Damit war die Confliction zwar gelöst, aber für mich bedeutete es den Anfang vom Ende.
In der Nacht hatte ich einen Albtraum. Zwei Maschinen waren in der Luft zusammengestoßen und in einem riesigen Feuerball explodiert. Als ich schweißgebadet aufwachte, hatte ich das Bild noch vor Augen. Es dauerte eine Weile, bis ich mich wieder beruhigt hatte, aber einschlafen konnte ich nicht mehr. Der Gedanke, im Dienst einen Fehler mit solch verheerenden Folgen zu machen, ging mir nicht mehr aus dem Kopf. Da konnte ich mir einreden, was ich wollte, es half alles nichts. Es gab nur eine Konsequenz – ich musste meine Ausbildung abbrechen.
Am nächsten Morgen wollte ich mit dem Dienststellenleiter sprechen, um ihm meinen Entschluss mitzuteilen. Ich konnte ihn aber nicht erreichen, denn er befand sich auf Dienstreise. So gesehen hatte ich noch einige Tage Bedenkzeit, aber da sich an meinem Entschluss nichts geändert hatte, gab ich am 23. Februar mein Kündigungsschreiben ab.

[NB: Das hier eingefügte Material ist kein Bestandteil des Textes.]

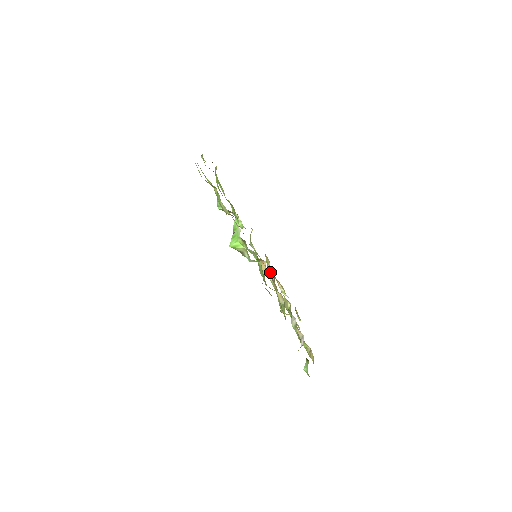
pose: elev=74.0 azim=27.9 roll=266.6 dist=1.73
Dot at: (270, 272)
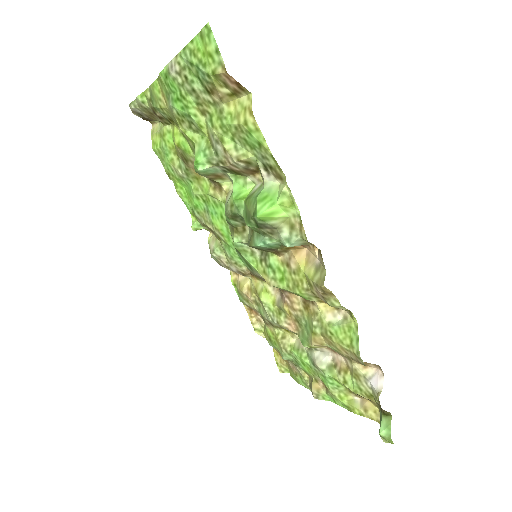
Dot at: (263, 289)
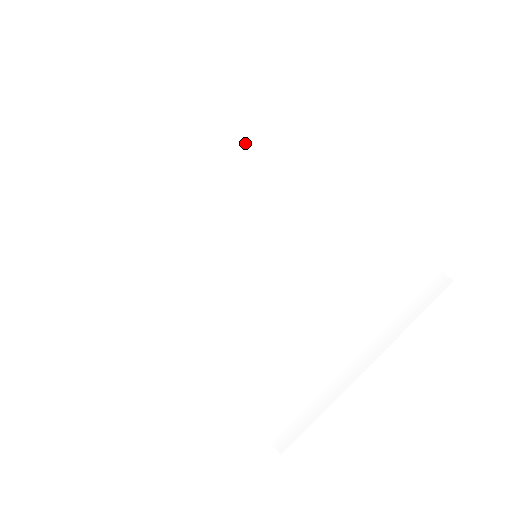
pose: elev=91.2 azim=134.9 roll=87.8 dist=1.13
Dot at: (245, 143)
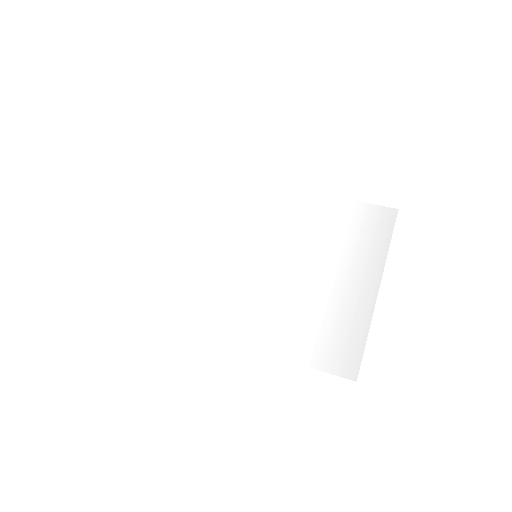
Dot at: (215, 201)
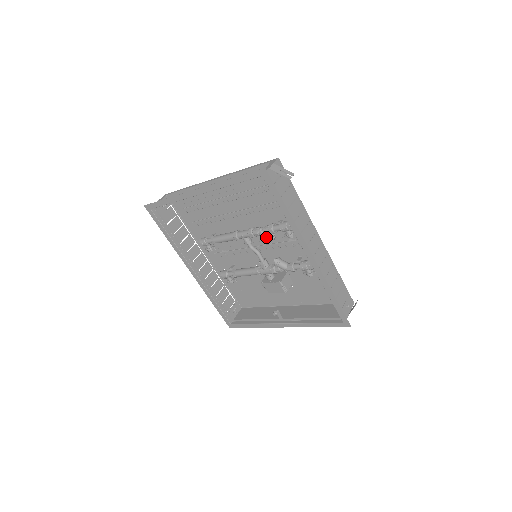
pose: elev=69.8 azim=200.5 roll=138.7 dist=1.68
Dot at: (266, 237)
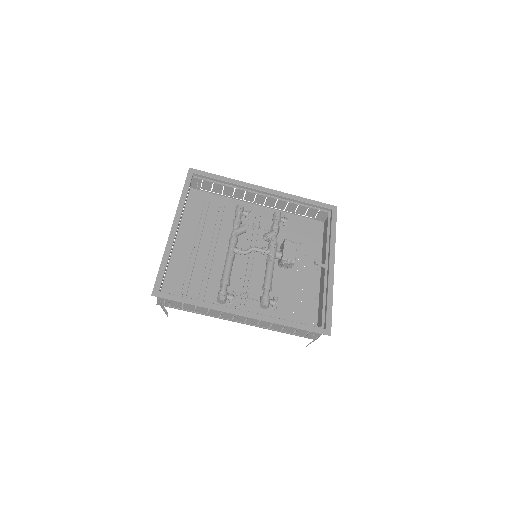
Dot at: (241, 228)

Damit war mein Dienst aber noch nicht beendet. Wann der letzte Arbeitstag sein würde stand noch nicht fest, denn der Dienstweg braucht ja bekanntlich seine Zeit. Von meiner Kündigung erzählte ich den Kollegen nichts und arbeitete relativ normal weiter. Relativ deshalb, weil ich fast jede Nacht wieder denselben Albtraum hatte, unausgeschlafen zum Dienst kam und mich immer schlechter konzentrieren konnte.
Als ich am 3. April morgens in den Tower kam, teilte mir der Dienststellenleiter mit, dass dies mein letzter Arbeitstag sei. Ich ging nach oben und meldete mich wie gewohnt bei meinem Ausbilder. Im Laufe des Vormittags wurde es mir dann aber doch zu bunt. Ich drückte dem Controller das Mikrophon in die Hand und sagte: „Dann mach es doch selber. Ich habe gekündigt.“ Damit war dann endgültig Schluss.
Fehler macht wohl jeder während der Ausbildung. Die Frage ist nur, wie geht man damit um. Man kann sie abhaken und vergessen, dann belasten sie nicht weiter. Aber genau das konnte ich nicht. Ich grübelte darüber nach, und so wurden sie wohl zu einer Last, der ich psychisch nicht gewachsen war. Mit einem „dickeren Fell“ hätte ich die Ausbildung vielleicht abschließen können, denn mir wurde ja nicht wegen Unfähigkeit gekündigt, und man hat mir auch nicht nahe gelegt, aufzuhören.
Etwas verblüfft reagierten die Kollegen dann doch. Detlef meinte, ich hätte zu früh aufgegeben. Aus seiner Sicht war das vielleicht auch richtig, denn bei ihm war die Ausbildung etwas anders verlaufen. Ein Controller hatte sich dazu bereit erklärt, ihn als alleiniger Coach zu betreuen. Damit hatte er im Gegensatz zu mir einen festen Ansprechpartner, der sich um ihn kümmerte. Außerdem nahm ihn sein Coach erst mal aus der Tower-Ausbildung heraus und arbeitete mit ihm im Approach (Anflugkontrolle) weiter.
Der Approach war ein abgedunkelter Raum mit mehreren Radargeräten und befand sich im unteren Teil des Towers. Wie Detlef mir erzählte, herrschten dort wesentlich angenehmere Arbeitsbedingungen als auf dem Tower. Jedenfalls konnte er die Ausbildung erfolgreich beenden und hat bis zu seiner Pensionierung viel Freude an seinem Beruf gehabt.